**EXERCISE MATERIALS:**
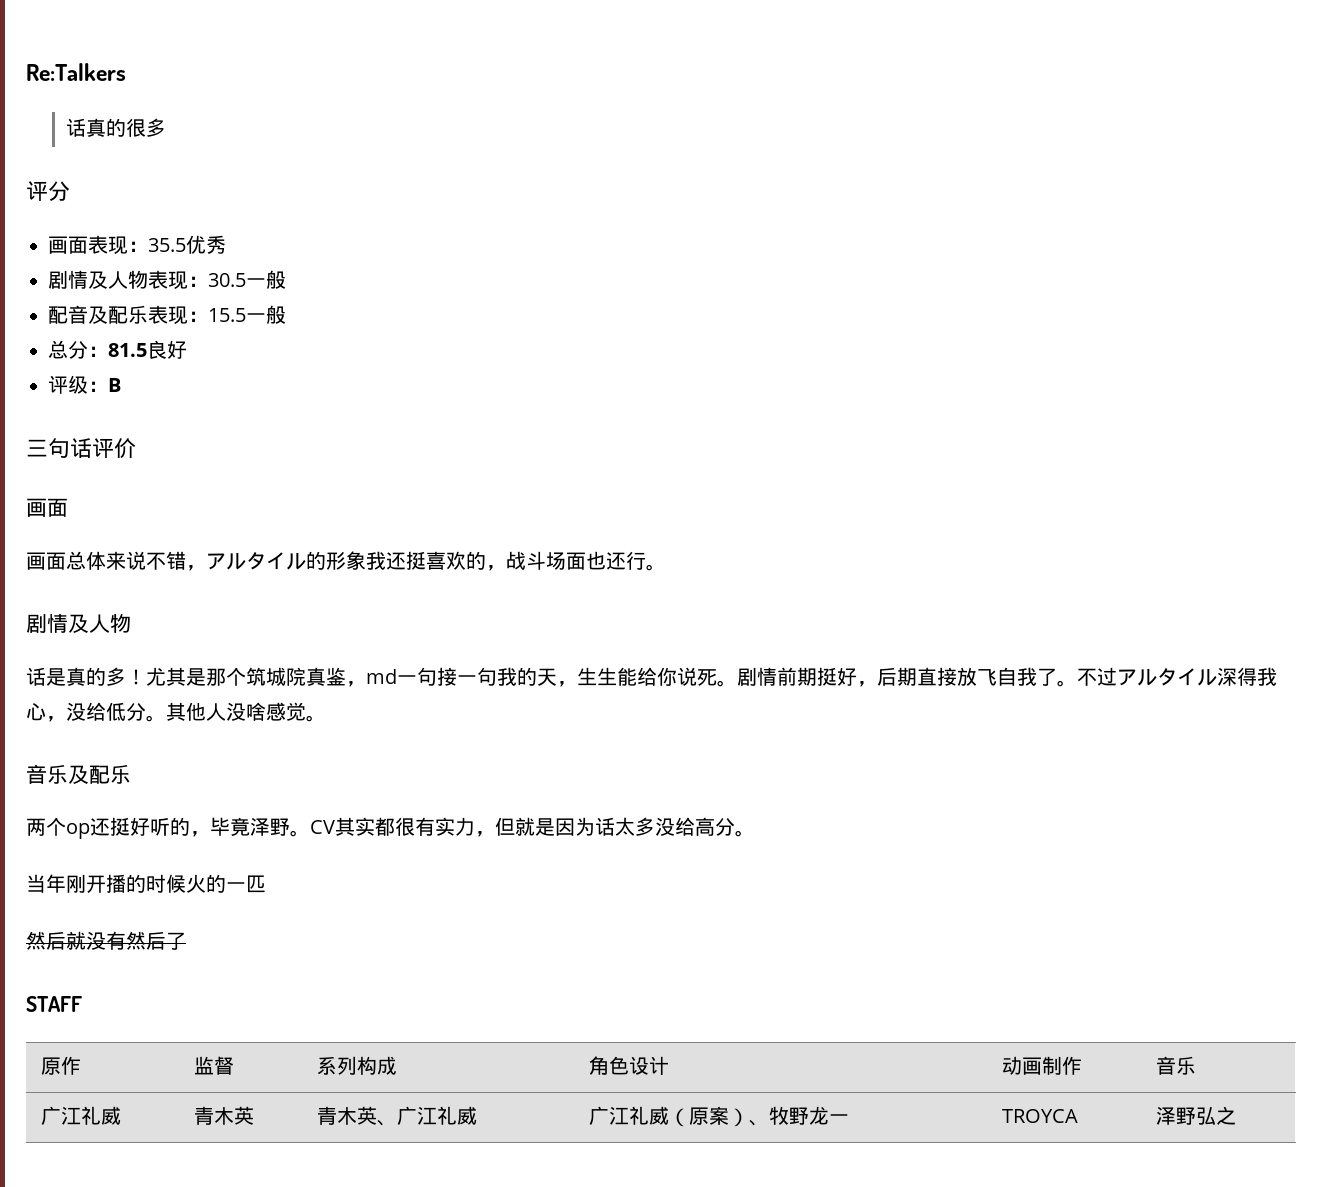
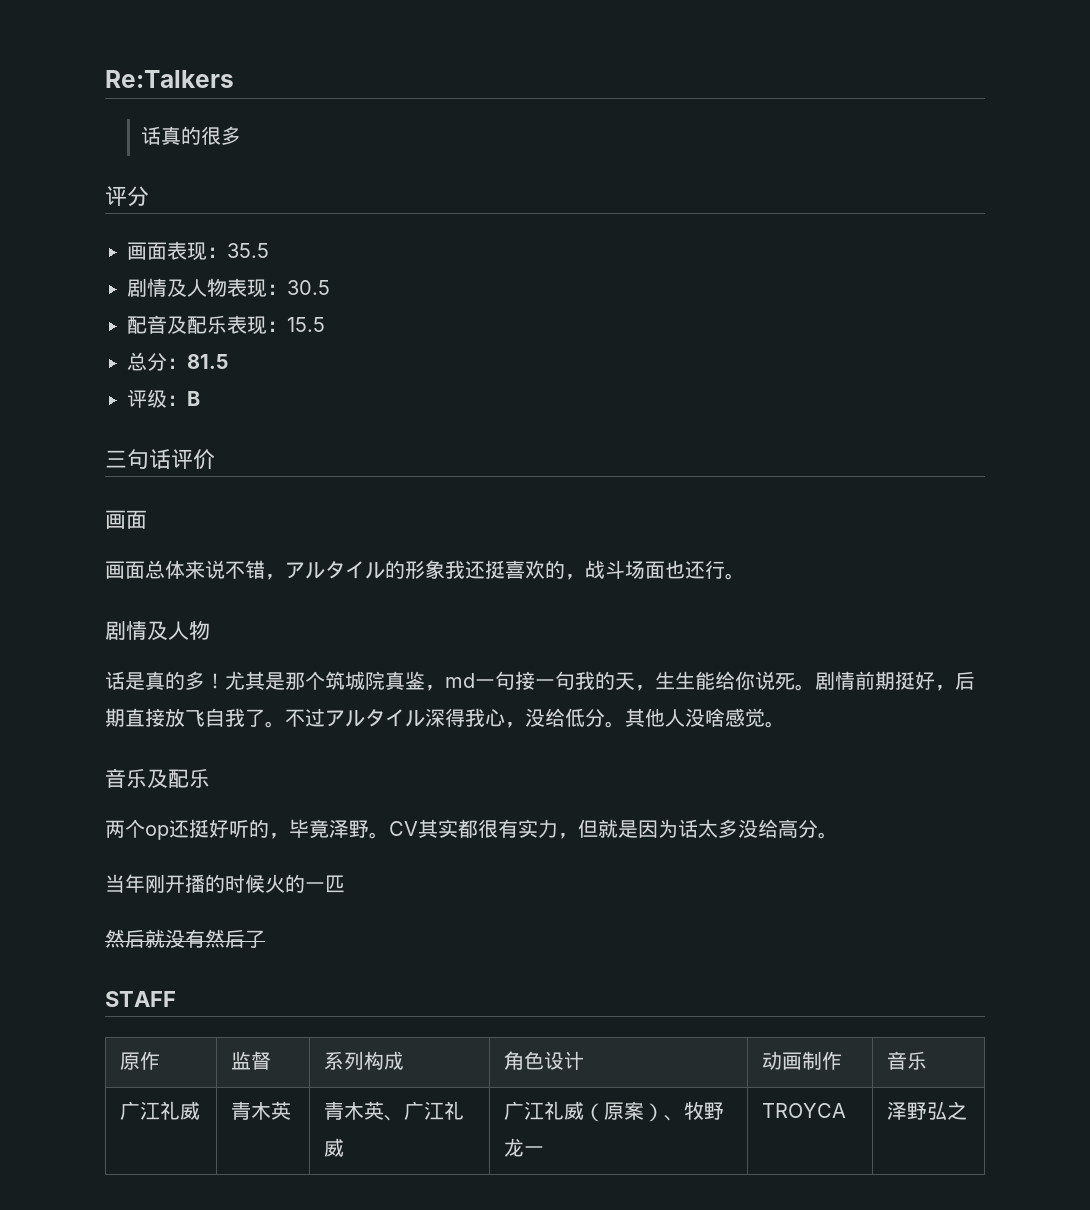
[186,235,226,254] 优秀 -> (269, 250) none
[246,270,286,289] 一般 -> (330, 287) none
[246,305,286,324] 一般 -> (325, 324) none
[147,340,187,359] 良好 -> (228, 361) none

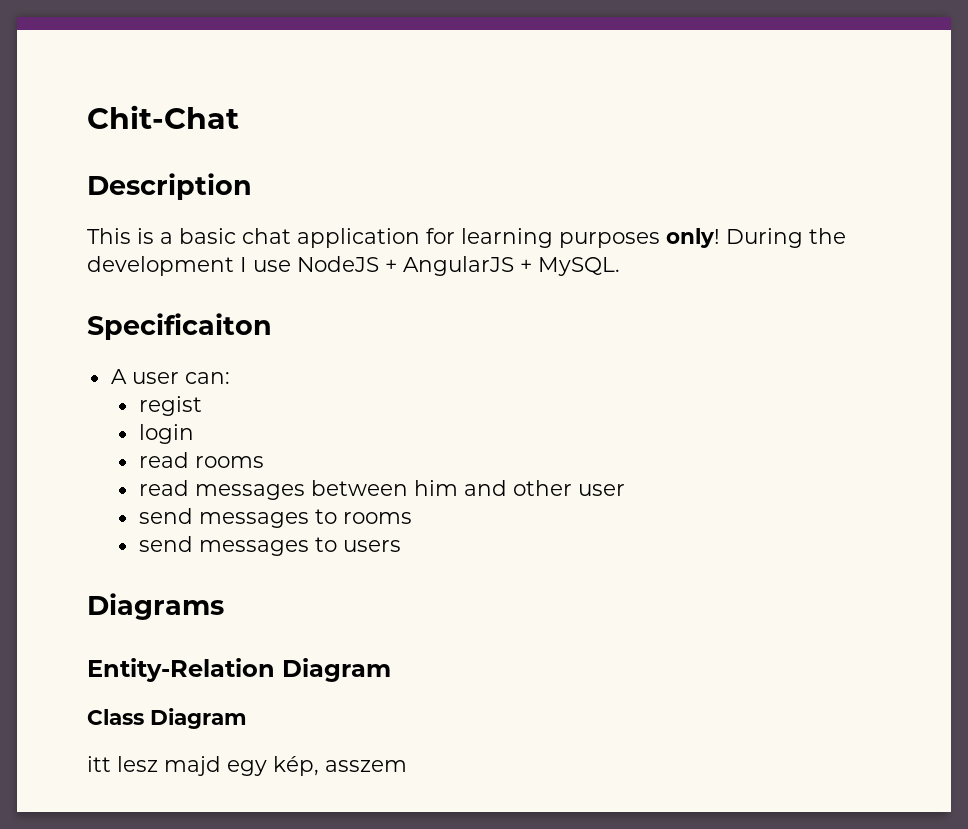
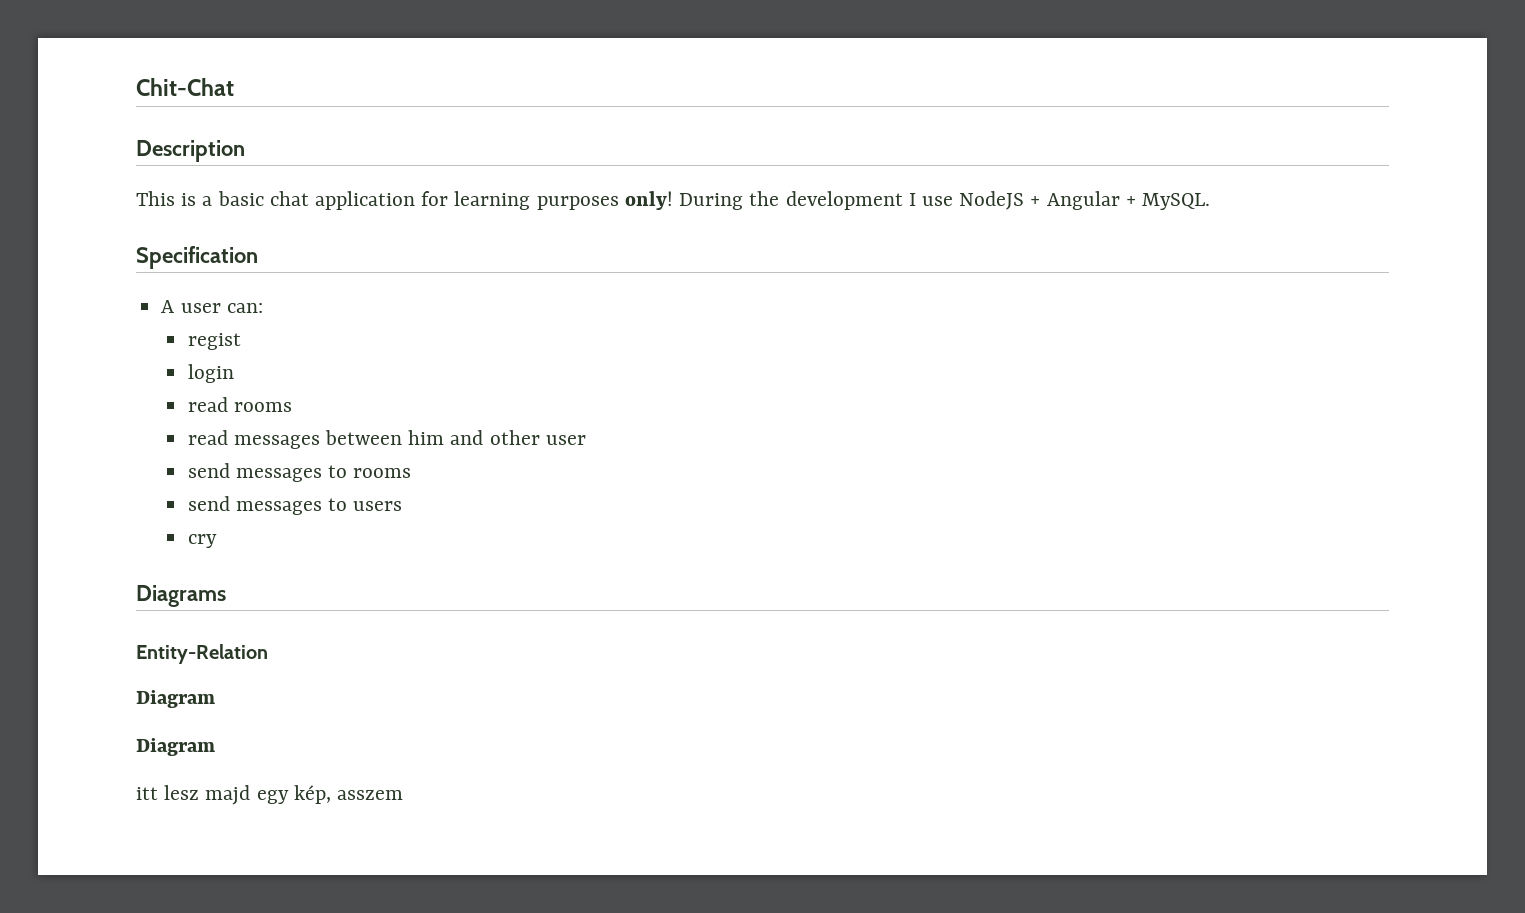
[403,256,514,276] AngularJS -> [1046,191,1120,210] Angular
[87,313,272,340] Specificaiton -> [136,246,258,269] Specification
(401, 546) none -> [187,534,217,548] // cry
[282,658,391,682] [87,709,144,725] Diagram // Class -> [136,690,215,708] // Diagram //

**WHAT NEEDS TO BE DONE:** The records are to be retyped in full and exactly, with no image carried over.

**ANSWER SECTION:**
[186,235,226,254] 优秀 -> (269, 250) none
[246,270,286,289] 一般 -> (330, 287) none
[246,305,286,324] 一般 -> (325, 324) none
[147,340,187,359] 良好 -> (228, 361) none

[403,256,514,276] AngularJS -> [1046,191,1120,210] Angular
[87,313,272,340] Specificaiton -> [136,246,258,269] Specification
(401, 546) none -> [187,534,217,548] // cry
[282,658,391,682] [87,709,144,725] Diagram // Class -> [136,690,215,708] // Diagram //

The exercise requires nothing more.